**The task**
Show every line of the records below that contains the word "janeiro".

**Task inputs**
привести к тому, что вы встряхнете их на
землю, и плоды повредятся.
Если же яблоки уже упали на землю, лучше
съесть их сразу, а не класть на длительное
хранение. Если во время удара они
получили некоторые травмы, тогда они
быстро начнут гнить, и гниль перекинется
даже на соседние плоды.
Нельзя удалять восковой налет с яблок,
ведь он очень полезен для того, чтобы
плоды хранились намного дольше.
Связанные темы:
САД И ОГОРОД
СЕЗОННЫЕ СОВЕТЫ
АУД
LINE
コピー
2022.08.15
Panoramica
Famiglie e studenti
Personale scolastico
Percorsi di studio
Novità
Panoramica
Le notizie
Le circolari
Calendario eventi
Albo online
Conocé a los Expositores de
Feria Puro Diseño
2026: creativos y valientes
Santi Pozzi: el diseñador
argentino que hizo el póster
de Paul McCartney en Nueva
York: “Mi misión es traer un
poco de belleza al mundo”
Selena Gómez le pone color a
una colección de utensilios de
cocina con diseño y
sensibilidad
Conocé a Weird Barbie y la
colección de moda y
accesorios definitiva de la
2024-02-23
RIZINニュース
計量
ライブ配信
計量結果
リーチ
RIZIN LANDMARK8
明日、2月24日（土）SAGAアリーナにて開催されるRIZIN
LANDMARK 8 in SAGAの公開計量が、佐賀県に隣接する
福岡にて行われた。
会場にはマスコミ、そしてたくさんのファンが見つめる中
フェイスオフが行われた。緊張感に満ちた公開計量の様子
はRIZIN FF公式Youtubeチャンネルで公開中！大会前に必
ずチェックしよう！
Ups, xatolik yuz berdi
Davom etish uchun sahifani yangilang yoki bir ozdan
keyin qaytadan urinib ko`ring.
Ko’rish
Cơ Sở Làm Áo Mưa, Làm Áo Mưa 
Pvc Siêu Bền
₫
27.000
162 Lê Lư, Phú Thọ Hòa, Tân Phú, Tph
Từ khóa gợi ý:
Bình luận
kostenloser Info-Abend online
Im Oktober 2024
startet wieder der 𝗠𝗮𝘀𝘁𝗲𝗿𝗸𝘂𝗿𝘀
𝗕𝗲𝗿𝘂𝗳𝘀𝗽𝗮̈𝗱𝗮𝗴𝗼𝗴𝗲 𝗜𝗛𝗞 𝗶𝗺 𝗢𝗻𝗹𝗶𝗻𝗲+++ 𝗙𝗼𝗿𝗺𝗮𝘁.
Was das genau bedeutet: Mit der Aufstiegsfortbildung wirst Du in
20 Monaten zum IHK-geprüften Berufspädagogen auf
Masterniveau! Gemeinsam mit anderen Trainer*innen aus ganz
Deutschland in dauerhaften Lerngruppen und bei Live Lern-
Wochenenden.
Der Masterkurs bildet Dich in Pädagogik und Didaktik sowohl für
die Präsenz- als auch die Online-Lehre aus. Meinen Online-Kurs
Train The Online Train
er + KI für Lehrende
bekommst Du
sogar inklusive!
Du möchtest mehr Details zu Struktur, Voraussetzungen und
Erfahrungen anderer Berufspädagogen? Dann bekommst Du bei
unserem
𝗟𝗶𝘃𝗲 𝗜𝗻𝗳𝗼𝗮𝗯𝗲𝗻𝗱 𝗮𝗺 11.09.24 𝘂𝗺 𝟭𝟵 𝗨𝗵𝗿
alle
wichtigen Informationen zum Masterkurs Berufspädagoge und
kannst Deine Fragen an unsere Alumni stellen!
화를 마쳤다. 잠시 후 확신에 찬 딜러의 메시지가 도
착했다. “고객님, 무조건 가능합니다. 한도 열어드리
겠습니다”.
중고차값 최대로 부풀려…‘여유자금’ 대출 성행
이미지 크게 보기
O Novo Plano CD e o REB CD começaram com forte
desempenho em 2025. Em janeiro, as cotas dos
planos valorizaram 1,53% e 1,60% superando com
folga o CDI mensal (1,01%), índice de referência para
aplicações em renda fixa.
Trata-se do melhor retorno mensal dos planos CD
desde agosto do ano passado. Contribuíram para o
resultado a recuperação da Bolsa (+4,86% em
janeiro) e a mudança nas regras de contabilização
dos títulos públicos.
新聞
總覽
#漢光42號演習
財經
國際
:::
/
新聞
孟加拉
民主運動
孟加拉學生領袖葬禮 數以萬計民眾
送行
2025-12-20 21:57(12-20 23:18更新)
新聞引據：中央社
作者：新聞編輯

**Your solution**
desempenho em 2025. Em janeiro, as cotas dos
janeiro) e a mudança nas regras de contabilização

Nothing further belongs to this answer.